In Jawbreaker, Berntsen alleges that bin Laden could have been captured at Tora Bora if the U.S. Central Command had devoted more resources to the operation. This claim gained substantial traction due to a Senate Report on the circumstances of bin Laden's escape. According to both Berntsen's account and the Senate Committee's report, "Bin Laden and bodyguards walked unmolested out of Tora Bora and disappeared into Pakistan's unregulated tribal area."

== Recent activities ==

Gary released his first piece of fiction in August 2008. The book is titled The Walk-In and tells the story of an American CIA case officer dealing with an Iranian defector from the Quds Force. The defector claims that a catastrophic attack is imminent and the American case officer must decide what to believe.

In November 2008, Berntsen published Human Intelligence, Counterterrorism, and National Leadership: A Practical Guide. This book was written to serve as a manual for the incoming president and White House staff and includes highly specific recommendations and policy prescriptions for human intelligence and counterterrorism operations.

Released in 2025, Berntsen was interviewed in the Netflix series American Manhunt: Osama bin Laden.

== Campaign for US Senate ==

On May 23, 2010, Berntsen officially announced his candidacy for the New York Senate Seat which was held by Chuck Schumer.
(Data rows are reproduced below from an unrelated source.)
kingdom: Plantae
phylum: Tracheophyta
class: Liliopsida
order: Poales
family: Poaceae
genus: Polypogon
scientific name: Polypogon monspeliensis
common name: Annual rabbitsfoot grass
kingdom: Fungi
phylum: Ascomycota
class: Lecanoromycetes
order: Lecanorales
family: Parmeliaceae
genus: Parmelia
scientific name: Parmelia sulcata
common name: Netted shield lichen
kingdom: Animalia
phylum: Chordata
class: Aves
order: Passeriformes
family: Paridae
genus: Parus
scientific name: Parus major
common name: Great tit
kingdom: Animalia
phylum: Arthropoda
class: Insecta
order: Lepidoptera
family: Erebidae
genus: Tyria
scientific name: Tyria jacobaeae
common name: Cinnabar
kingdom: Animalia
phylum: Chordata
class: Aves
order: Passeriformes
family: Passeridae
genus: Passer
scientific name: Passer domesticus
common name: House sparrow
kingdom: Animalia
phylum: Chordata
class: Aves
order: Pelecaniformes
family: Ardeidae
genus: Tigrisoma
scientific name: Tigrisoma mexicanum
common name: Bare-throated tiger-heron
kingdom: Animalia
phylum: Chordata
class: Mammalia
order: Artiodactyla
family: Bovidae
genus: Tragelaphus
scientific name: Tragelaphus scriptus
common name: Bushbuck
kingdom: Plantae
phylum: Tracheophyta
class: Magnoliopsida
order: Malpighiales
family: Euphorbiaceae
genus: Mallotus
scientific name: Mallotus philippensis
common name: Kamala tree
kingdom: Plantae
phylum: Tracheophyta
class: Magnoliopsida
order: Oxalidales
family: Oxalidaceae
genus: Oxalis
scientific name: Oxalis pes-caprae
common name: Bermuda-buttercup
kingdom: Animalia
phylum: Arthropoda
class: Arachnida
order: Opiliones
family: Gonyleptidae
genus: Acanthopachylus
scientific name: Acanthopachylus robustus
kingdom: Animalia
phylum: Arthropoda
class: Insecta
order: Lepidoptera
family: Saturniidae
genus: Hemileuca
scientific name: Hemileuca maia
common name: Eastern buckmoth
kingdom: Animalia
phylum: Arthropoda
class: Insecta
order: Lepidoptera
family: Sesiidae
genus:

On June 1, 2010, with considerable support from the New York Tea Party movement, Berntsen was named the Republican designee for US Senate against incumbent US Senator Chuck Schumer from New York and faced a Republican primary against Jay Townsend who received the Conservative party designation. After the GOP designation, Berntsen was endorsed by representative Peter King. In addition to the Republican nomination, Carl Paladino declared Berntsen his nominee for Senate on his "Taxpayers Party" line.

Jay Townsend defeated Berntsen in the September 14, 2010, primary, 55 percent to 45 percent.

== Personal life ==

Berntsen is married to Rebecca. They have two children: daughter Alexis and son Thomas. During his CIA career, the family lived in a townhouse in Reston, Virginia.

==Bibliography==
- Berntsen, Gary & Pezzullo, Ralph. (2005). Jawbreaker: The attack on bin Laden and al-Qaeda: A personal account by the CIA's key field commander. Crown. ISBN 0-307-23740-0.
- Berntsen, Gary & Pezzullo, Ralph. (2008). The Walk-In. Crown. ISBN 978-0-307-39481-1.
- Berntsen, Gary. (2008). Human Intelligence, Counterterrorism, and National Leadership: A Practical Guide. Potomac Books Inc. ISBN 978-1-59797-254-3.